Organic baby food has been around for a number of years but the first Fairtrade baby food was launched in the UK in early 2006 and reflects the demand for Britons growing appetite for ethically-traded products.

The new Plum Baby product is made from organic mango, banana and quinoa grain from South America. Many mums want to feed their babies organic and healthier food as a pure organic diet can be more beneficial during the first few months of life than at any other time. Babies have immature systems and need the very purest and safest foods.

Organic produce is one of the fastest growing food retail sectors in the country.  Health scares such as BSE and foot-and-mouth, plus fears of GM crops/food and synthetic dyes and ingredients such as Sudan1 have led to considerable growth in the organic and the healthy food market as worried consumers seek out more healthy and natural products for both adults and children.

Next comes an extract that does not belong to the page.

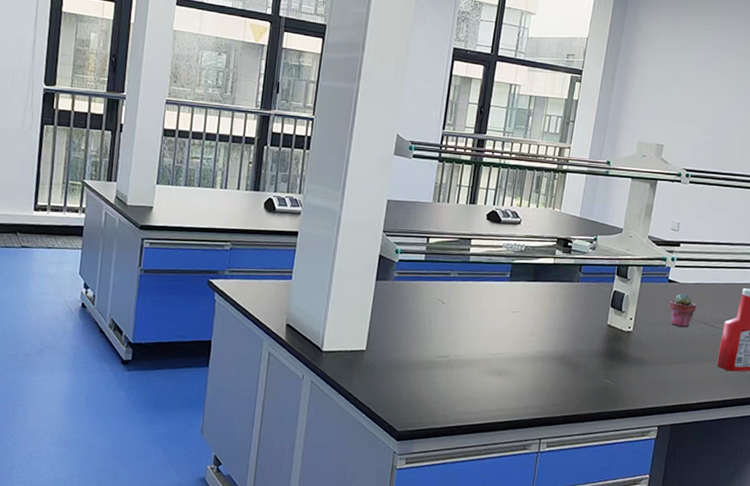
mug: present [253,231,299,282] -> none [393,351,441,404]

This has lead to Organic baby foods becoming increasingly popular. Once only available in health shops or via online, organic baby foods are becoming much more widely available and you can now find them in local conveneice shops. Sales of organic food now account for half of the entire baby food market. Organic baby foods are not necessarily an improvement on organic home cooking, but are more convenient. It is worth noting that descriptions on products — such as natural, traditional, or environmentally friendly — do not mean they are organic.

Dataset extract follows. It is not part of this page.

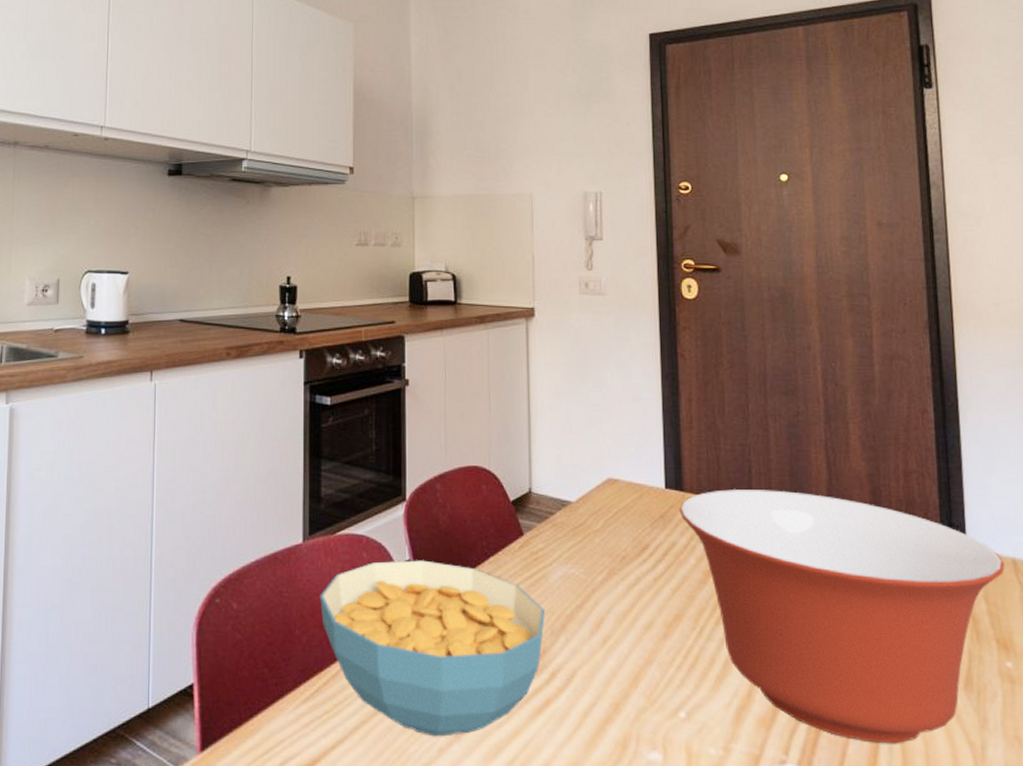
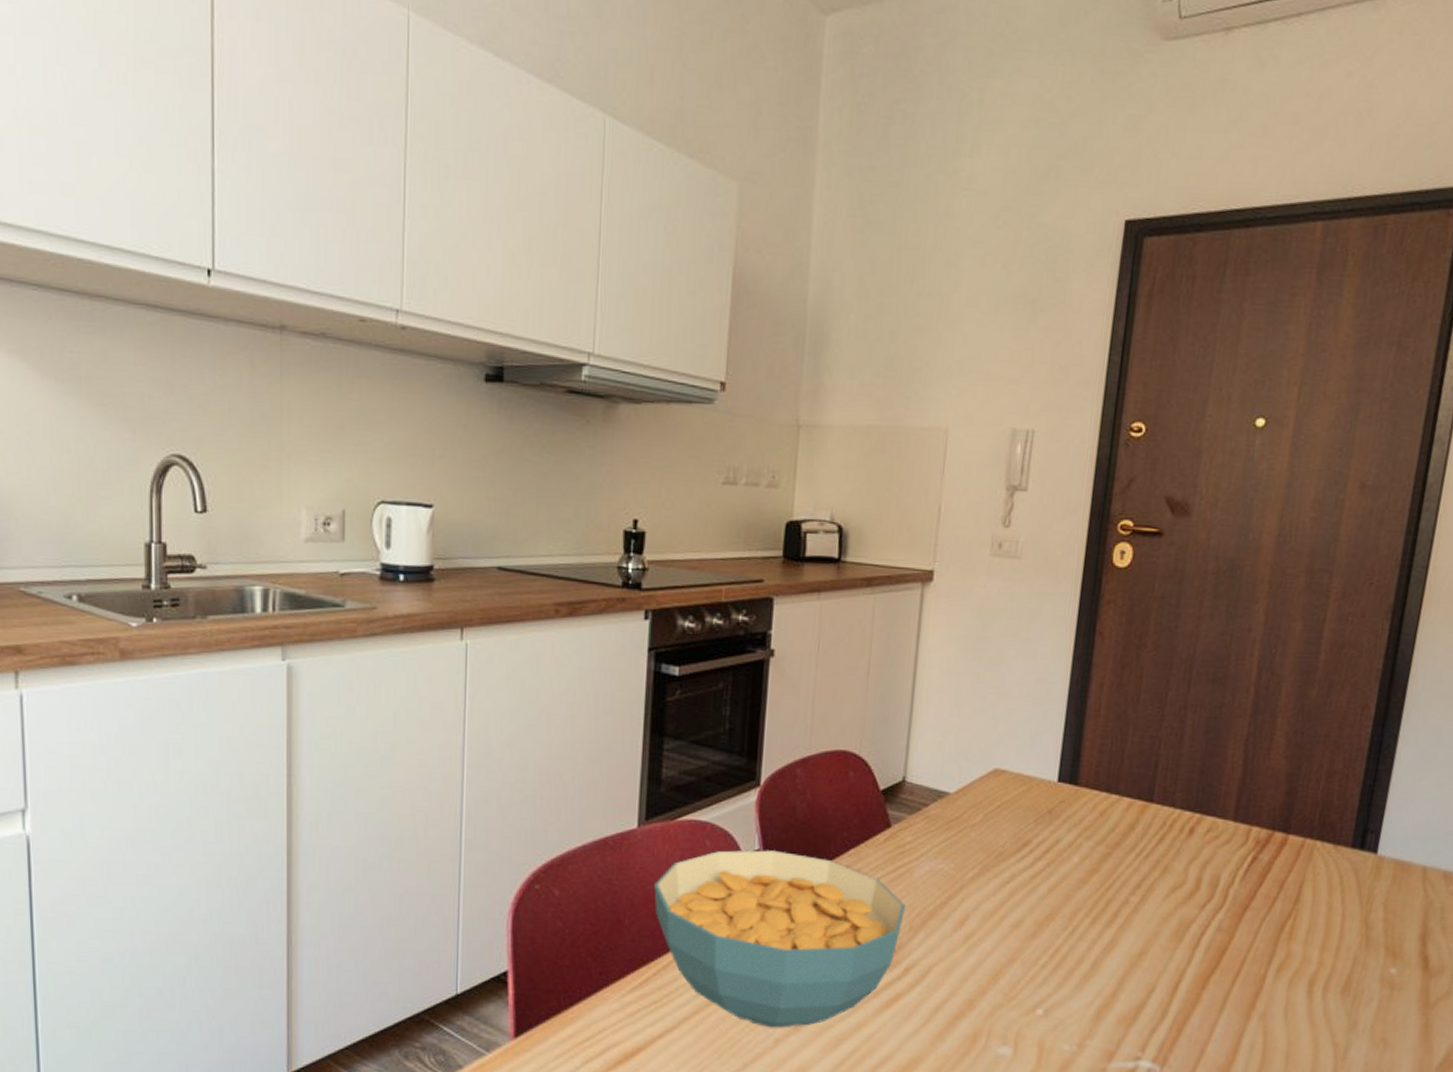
mixing bowl: present [679,489,1005,744] -> none [1069,785,1413,1044]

The term organic is defined by law – all organic food production and processing is governed by a strict set of rules. The Soil Association organic symbol is the UK’s largest and most recognizable trademark for organic produce. Wherever you see it you can be sure that the food you have purchased has been produced and processed to strict and rigorous animal welfare and environmental standards. Other symbols to look out for include the Organic Food Federation and Certified Organic Ingredients.

The Fairtrade Foundation exists to ensure that producers are guaranteed a minimum price for their goods irrespective of world prices. This means that Fairtrade goods are often more expensive in the UK than those without the Fairtrade logo. Although people are now arguing that supermarkets are fuelling their excessive profits by adding large mark-ups to these products This premium that the producer charges covers the basic food, housing, health and education needs of the local communities in countries such as India and Brazil. The Foundation awards a consumer label, the Fairtrade Mark, to products which meet internationally recognized standards of Fairtrade. It is the only such certification in the UK.  The fairtrade label is often a black box with a half yellow, half blue circle with the text Guarantees a Better Deal for Third World Producers. Most people dont have enough time to read the labels of all the different food products that they buy to check for organic or fairtrade ingredients. So look for the various symbols.

The use of such symbols is entirely optional and a product can still be organic or fairly traded even though it doesnt carry the symbol of a certifying body. That means if you want to be 100% satisfied that what you are eating or using is organic or fairtrade, always read the label or speak to the vendor.